### What you need to do
Transcribe the part of the editorial on the places gamers play, starting at "Recently I was" and ending at "is that, anyway?".

### Extract to read
- Opening Delimiter -
The Gamer Nation’s Seat Of Power

 

Recently I was hanging out at Chris Fox’s site, Ramblings Of A Mad Gamer, and came across a very well-written editorial on the demise of the local game shop.  Chris talks about the problems facing independent game store owners more articulately than I ever could, so I’ll leave that to him.  But his editorial (and his loving descriptions of game stores he has known) got me to thinking about gamers and how attached we get to our typical game spots.  One of the attractions of tabletop RPGs is that you can play just about anywhere, and over the years I’ve gamed in dining rooms, basements, cluttered two-bedroom apartments in which five people and four pets lived, school cafeterias, moving vehicles, and in classrooms while I was supposed to be studying for finals (to name just a few).  Yet the places we play are sometimes just as important and memorable as the games.  Why is that, anyway?
- Closing Delimiter -
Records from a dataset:
- Opening Delimiter -
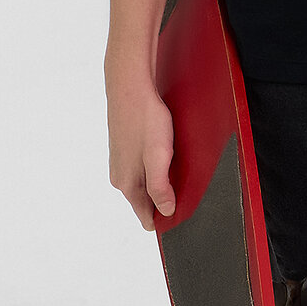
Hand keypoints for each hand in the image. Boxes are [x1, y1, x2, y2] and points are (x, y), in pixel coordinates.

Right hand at [105, 79, 176, 230]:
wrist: (130, 86)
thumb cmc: (145, 120)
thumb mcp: (158, 157)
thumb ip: (160, 188)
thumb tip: (166, 212)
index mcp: (126, 184)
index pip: (146, 216)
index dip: (164, 219)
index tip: (182, 218)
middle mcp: (120, 176)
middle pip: (145, 201)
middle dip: (164, 201)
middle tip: (186, 193)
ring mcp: (121, 162)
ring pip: (144, 183)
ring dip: (161, 183)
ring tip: (179, 174)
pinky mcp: (126, 148)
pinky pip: (143, 168)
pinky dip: (155, 169)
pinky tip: (167, 157)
- Closing Delimiter -
### Task result
Recently I was hanging out at Chris Fox’s site, Ramblings Of A Mad Gamer, and came across a very well-written editorial on the demise of the local game shop.  Chris talks about the problems facing independent game store owners more articulately than I ever could, so I’ll leave that to him.  But his editorial (and his loving descriptions of game stores he has known) got me to thinking about gamers and how attached we get to our typical game spots.  One of the attractions of tabletop RPGs is that you can play just about anywhere, and over the years I’ve gamed in dining rooms, basements, cluttered two-bedroom apartments in which five people and four pets lived, school cafeterias, moving vehicles, and in classrooms while I was supposed to be studying for finals (to name just a few).  Yet the places we play are sometimes just as important and memorable as the games.  Why is that, anyway?